若林⑨

 うーん……。

 津島くんの言うことを納得して受け入れちゃったけれど、あの人もかなり想像でしゃべってたんだよな。

 だいたい、与田くんからのあの取り組みみたいな助けが代々木くんの立ち直りの大きな要素なら、悪い記憶を呼び起こすどころか、良い思い出で、訊いたって全然平気かもしれないし。

 それか、飯田って先生が代々木くんをああやって救って、与田くんはその影響を受けたのかもしれないよな。与田くんが言ってた「そいつ」はその先生で、教師だから生徒のために頑張るくらいは当然で、感謝される必要はないってことだったとか。どんな人か見にいってみて、大丈夫そうなら尋ねてみようか。

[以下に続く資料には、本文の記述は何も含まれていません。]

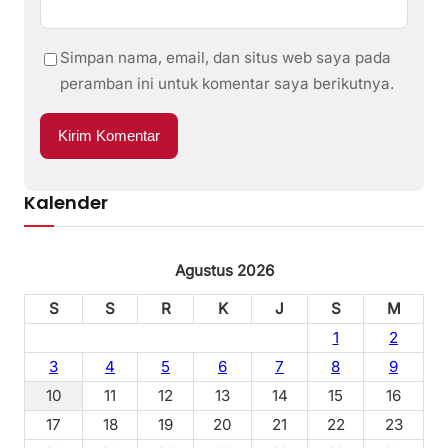
Simpan nama, email, dan situs web saya pada
peramban ini untuk komentar saya berikutnya.
Kalender
Agustus 2026
S
S
R
K
J
S
M
1
2
3
4
5
6
7
8
9
10
11
12
13
14
15
16
17
18
19
20
21
22
23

 あれを考えた人にお礼を言えなくても、せめて真実は知りたいよな。

「唯」

 毎度おなじみの藍子だ。

「ん?」

「あんたさ、午後にサボる回数増えてるけど、大丈夫なの? そのうち学校に来なくなっちゃったりするんじゃないの?」

「そんなことないよ」

「心配してるよ」

「別に午後の授業サボりくらいで心配なんてしなくていいよ。自分だって師岡の授業をサボったこと、前にあったよね?」

 あー、もー。今日は天気悪いし、イライラして、あまりしゃべりたくない。

「違うよ。私じゃなくて、首藤さんが」

「え?」

「最近若林さんよく早退するけど大丈夫なの? って、私訊かれちゃった」

 うそ。

「ほんとに? 首藤さんに?」

「うん。そんなに話したことないのに、しかも、たまたまそばにいたからとかじゃなくて近寄ってきてで、びっくりしちゃった」

「……ふーん」

「それでさ、唯、興味ありそうだったから、そんとき訊いたんだけど、あのコが元気になったのって、保健委員のやつでじゃないんだって」

「え? そうなの?」

「うん。それも役に立ってはいるらしいけど、元々は家に訪ねてきて支えになってくれた人がいて、そのおかげで学校にほとんど休まず行けるようになったんだって」

「へー」

 なーんだ。じゃあ、今までの苦労は……。

「あー」

 あたしはそう言って息を大きく吐いて、倒れるようにして机に上半身を載っけた。

「どしたの? 急に」

「何でもない。それより、そっか、そうだったんだ。あたしって、仲がいいわけじゃない首藤さんにまで心配されるような存在だったんだ。こりゃー、もっと自覚して行動しなきゃな。もう授業をサボることはないと思うよ、うん」

「なに、それ」

 勢いよく体を起こし、おどけて偉そうな態度をとったことで、藍子は笑った。

「仲のいい藍子ちゃんはもっと心配だったはずだもんね?」

 藍子を、幼いコをあやす感じで軽く抱きしめた。